══ Testo di partenza

Forse queste cose succedono perché c'è un desiderio molto forte di far sentire la propria voce, soprattutto in una realtà infettata dai social network in cui qualsiasi opinione del singolo può facilmente essere affossata e diventare un numero, un puntino, uno status tra mille status, un #jesuischarlie dimenticato dopo pochi giorni? Forse le persone che scrivono ad Adele sono mosse dal desiderio di ostentare la propria creatività, la propria originalità? In questo caso, il problema di questo strabordare di opinioni sarebbe, in parte, generato dalla caduta della quarta parete del giornalismo, ovvero dalla nascita e proliferazione del giornalismo digitale, questo, per intenderci: il figlio degenere del gonzo journalism. Indipendentemente dalle considerazioni su cosa sia una "buona" scrittura, sta di fatto che arrivare ad esprimere una propria opinione su un blog è abbastanza semplice, e che, soprattutto secondo il modello Facebook, l'opinione condivisa e condivisibile sia alla base del successo di un post e, di conseguenza, del suo autore.

════

• Compito assegnato a:
Nel testo di partenza, come viene definito il giornalismo digitale rispetto al gonzo journalism?

══ Dati forniti

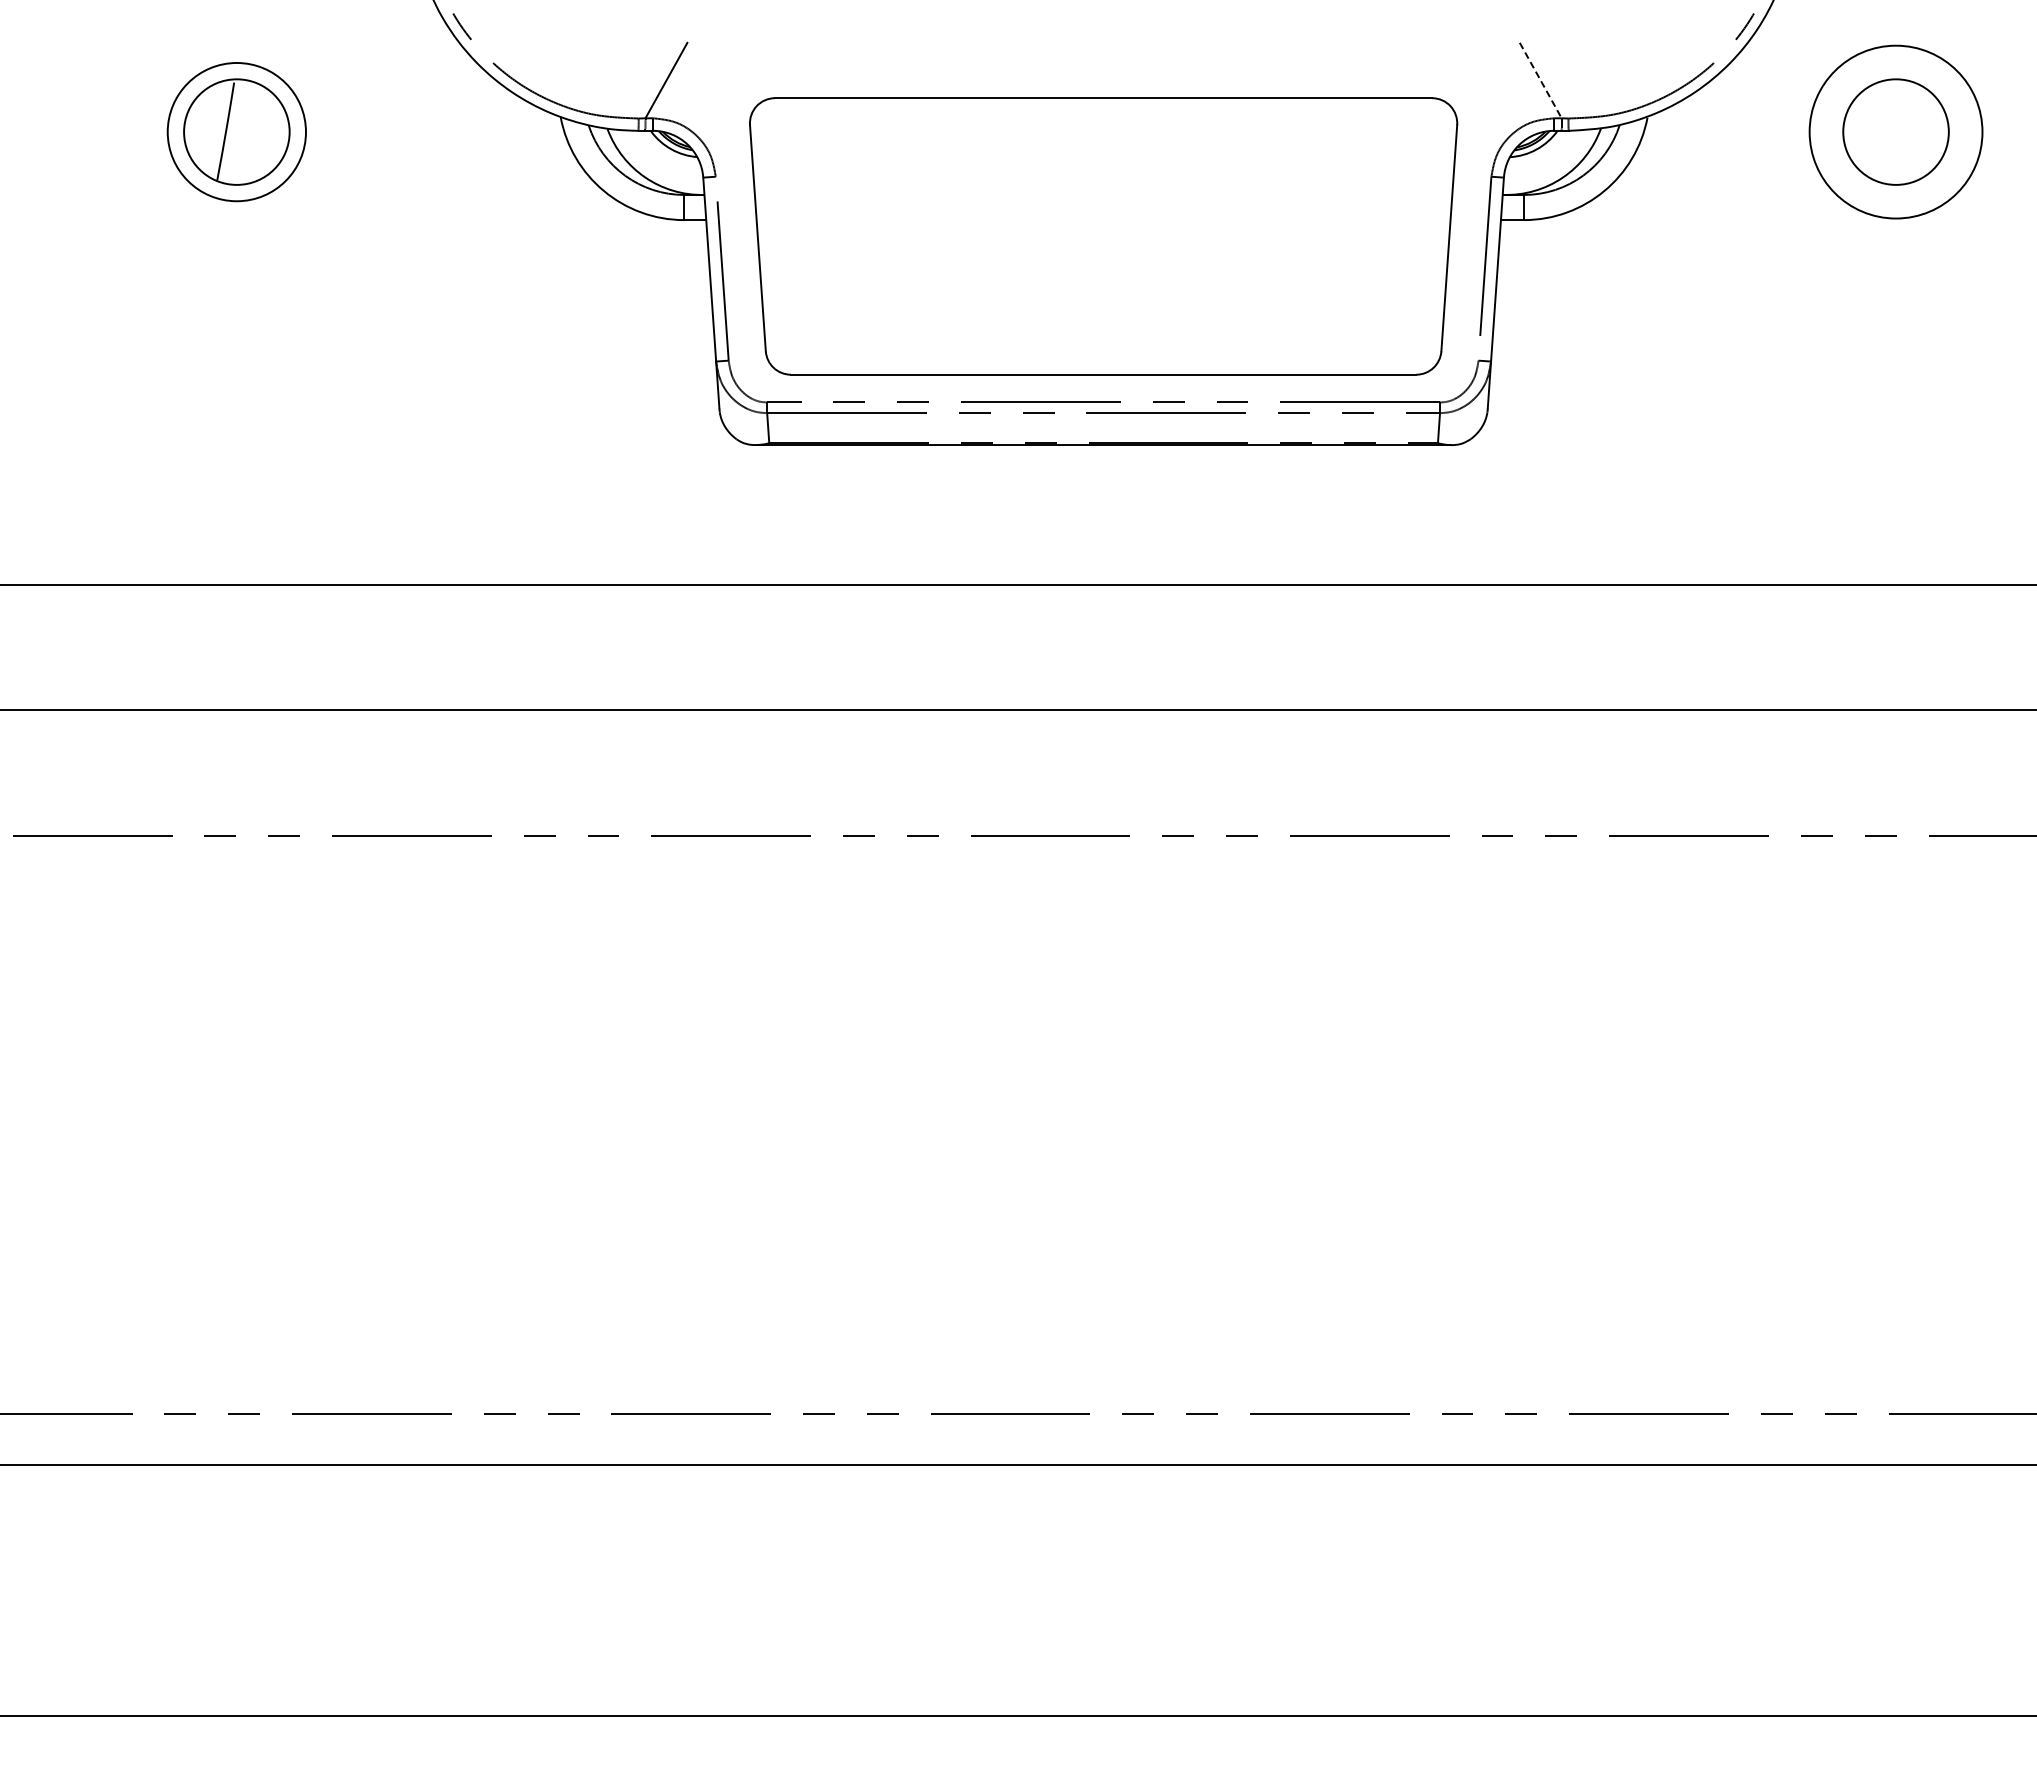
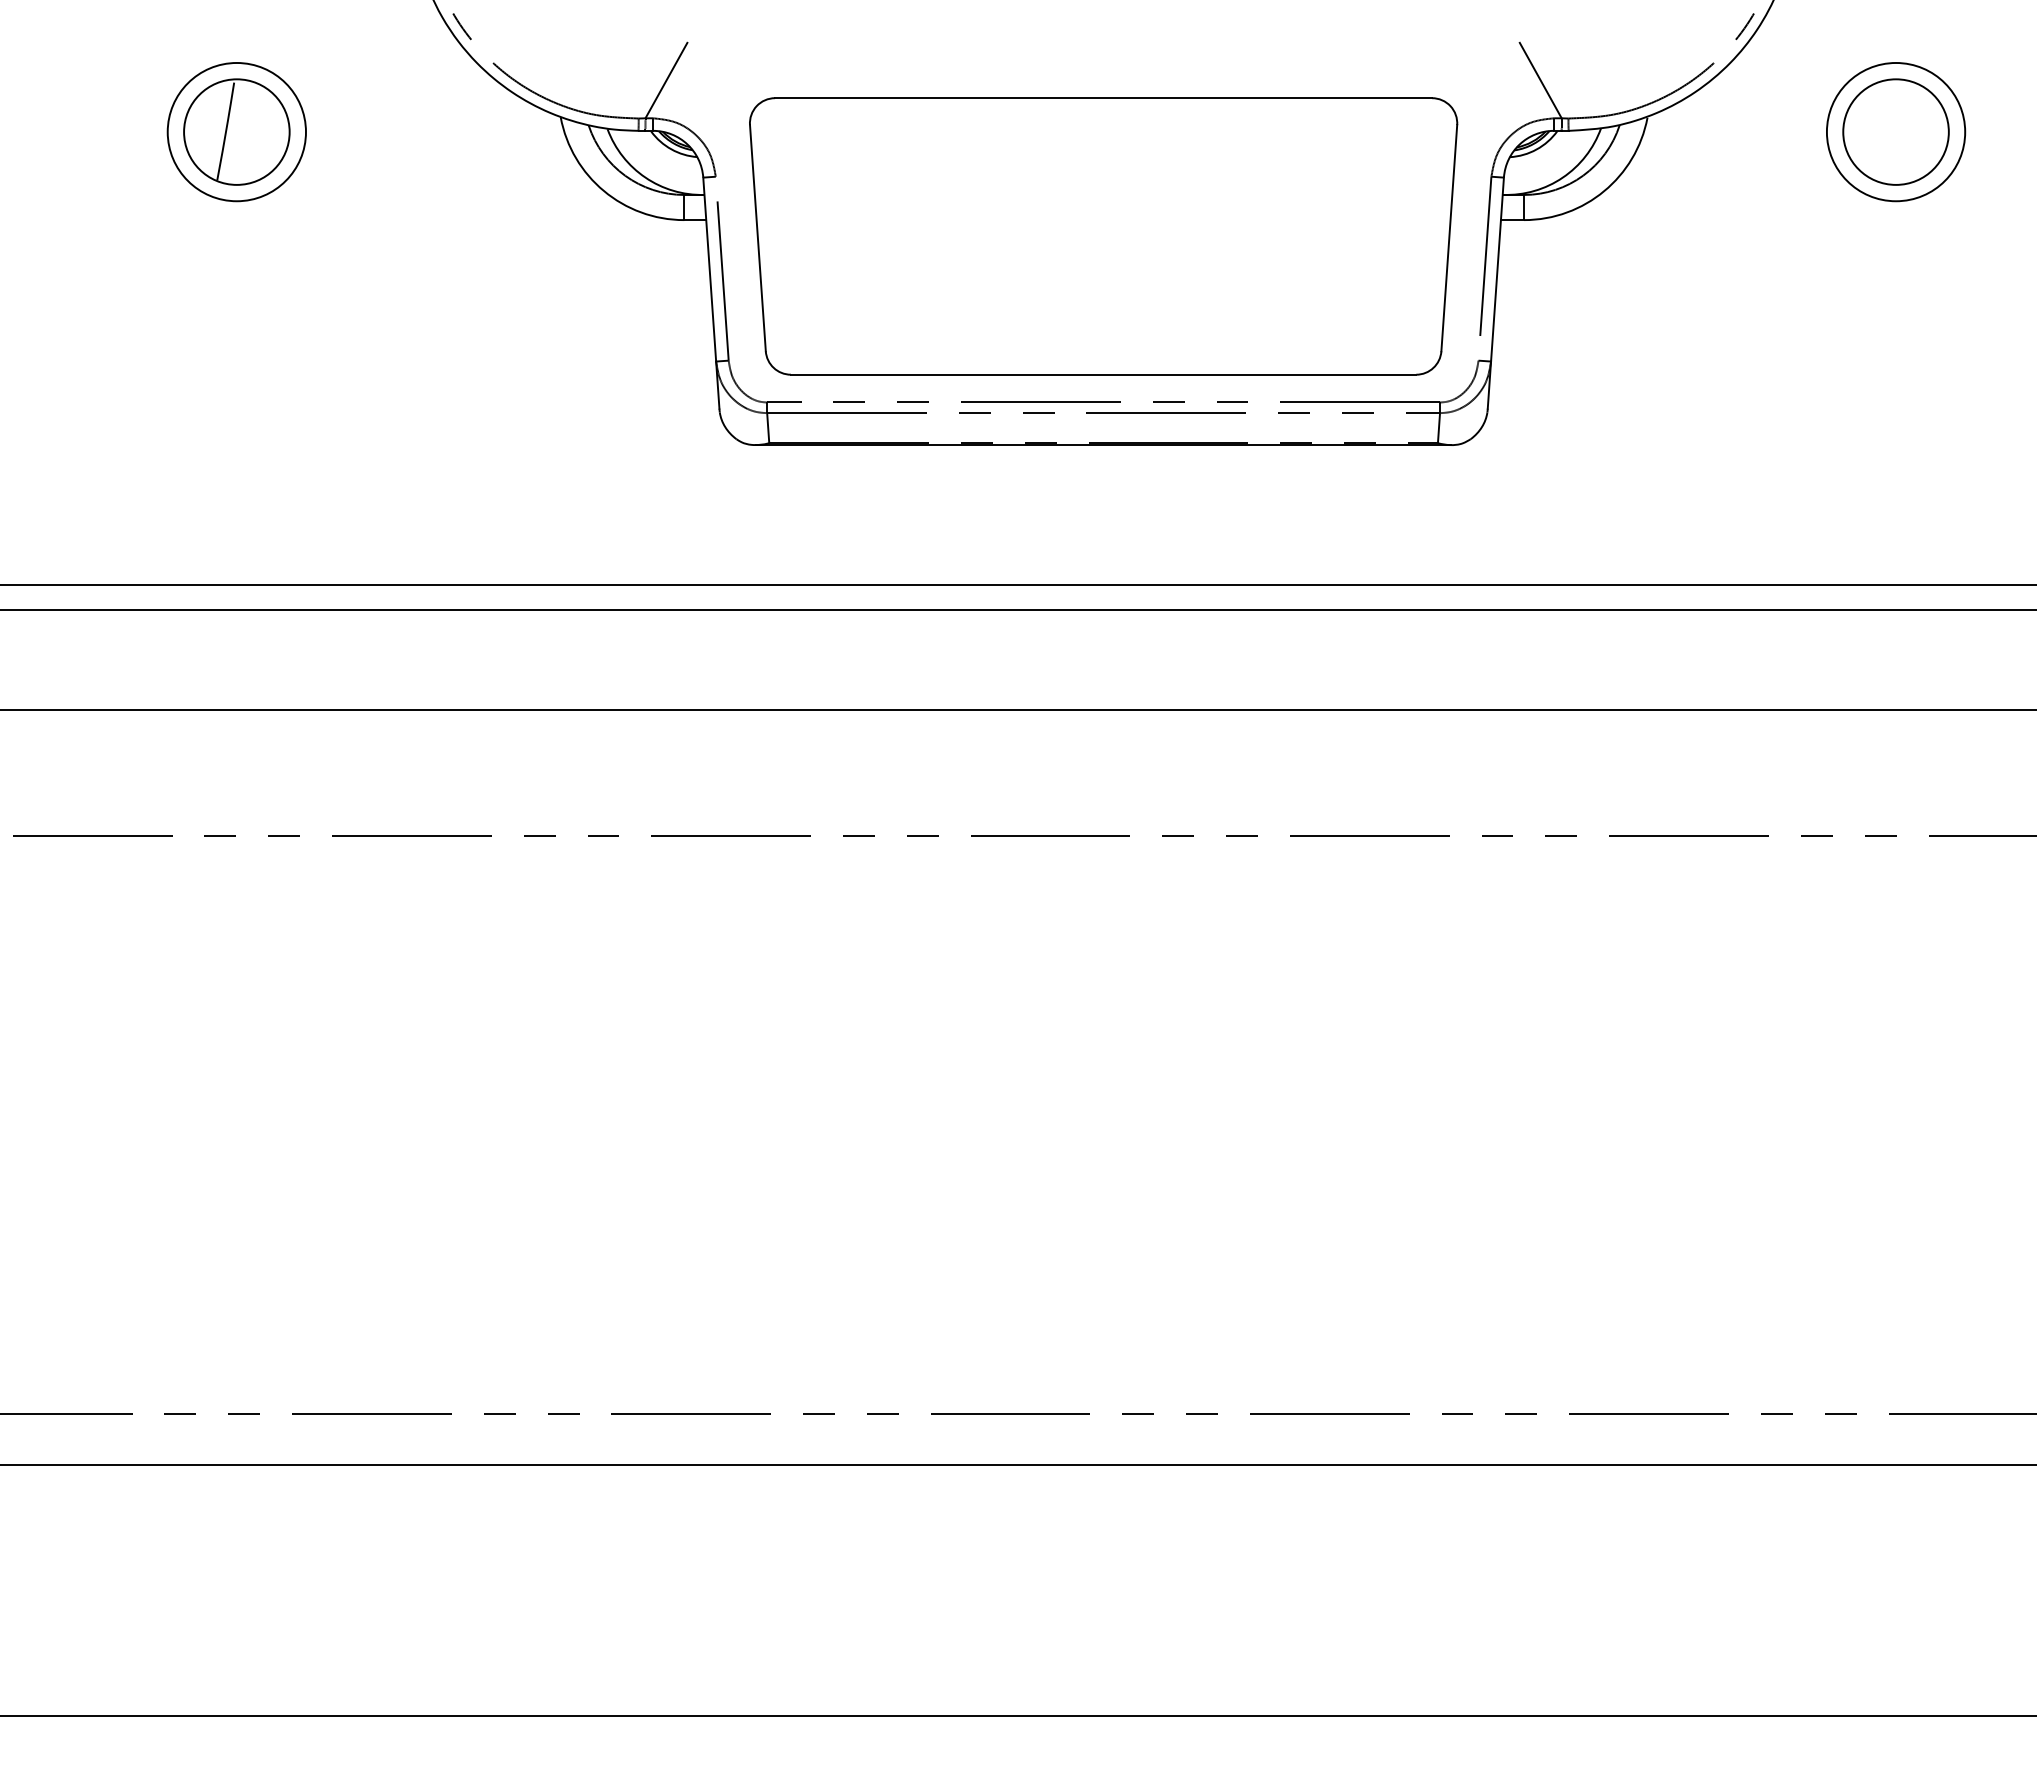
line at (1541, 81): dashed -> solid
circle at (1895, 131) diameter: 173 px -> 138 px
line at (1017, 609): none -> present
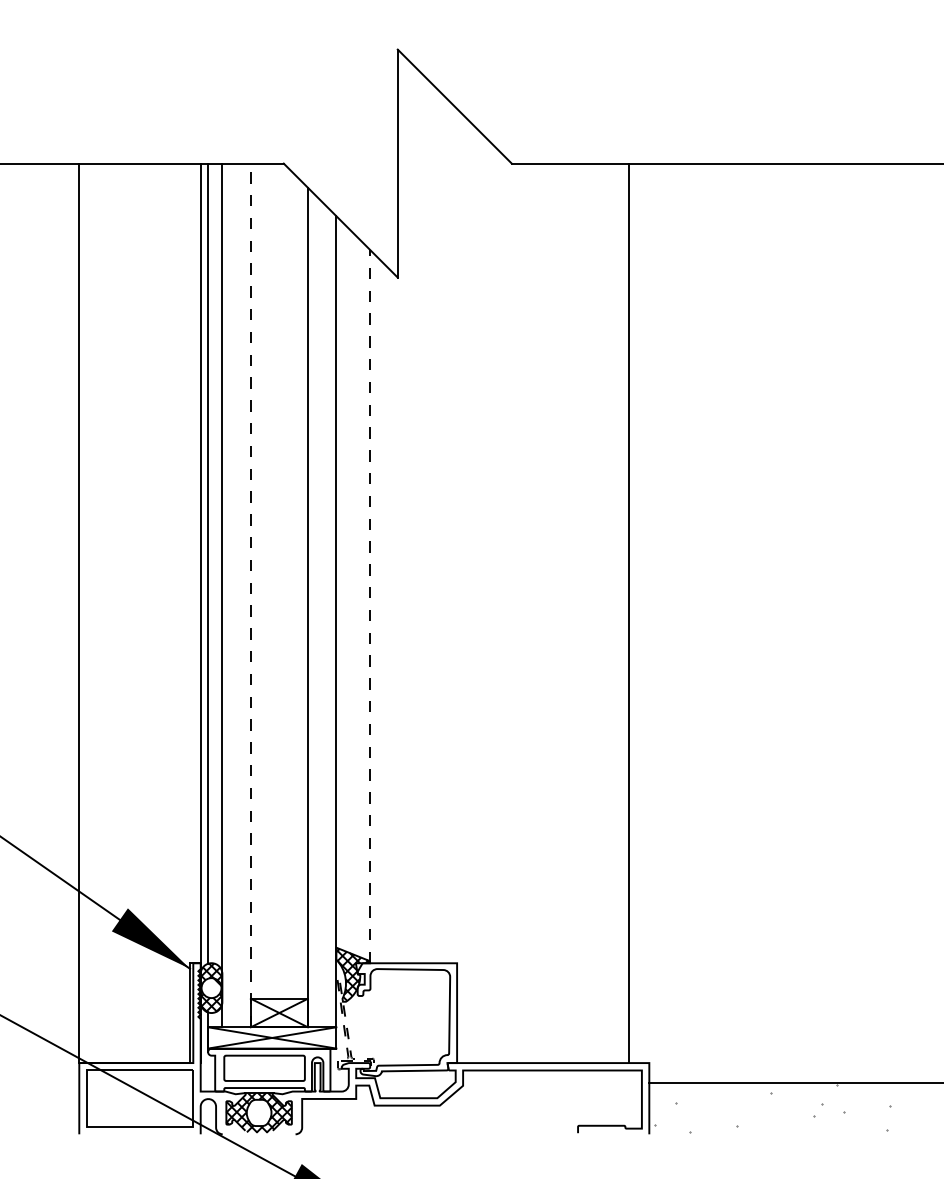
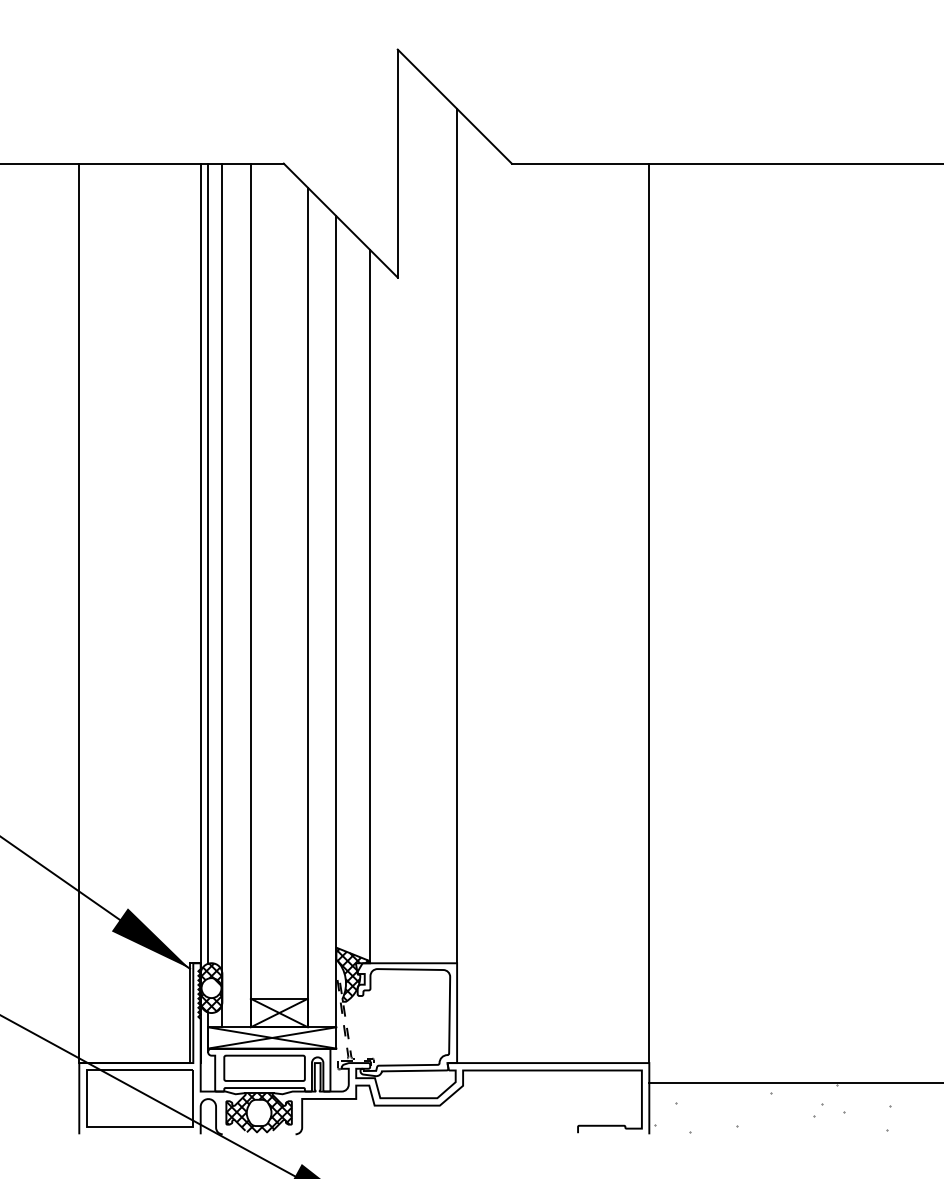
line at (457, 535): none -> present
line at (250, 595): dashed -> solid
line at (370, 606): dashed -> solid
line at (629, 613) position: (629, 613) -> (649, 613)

════

• Compito assegnato b:
Riporta le righe dell'elenco in una tabella Markdown con le colonne «Num» (numero progressivo) e «Contenuto». Escludi le righe vuote e quelle delle immagini.

• Risposta completa a:
Il giornalismo digitale è definito il figlio degenere del gonzo journalism.

• Risposta completa b:
| Num | Contenuto |
|---|---|
| 1 | line at (1541, 81): dashed -> solid |
| 2 | circle at (1895, 131) diameter: 173 px -> 138 px |
| 3 | line at (1017, 609): none -> present |
| 4 | line at (457, 535): none -> present |
| 5 | line at (250, 595): dashed -> solid |
| 6 | line at (370, 606): dashed -> solid |
| 7 | line at (629, 613) position: (629, 613) -> (649, 613) |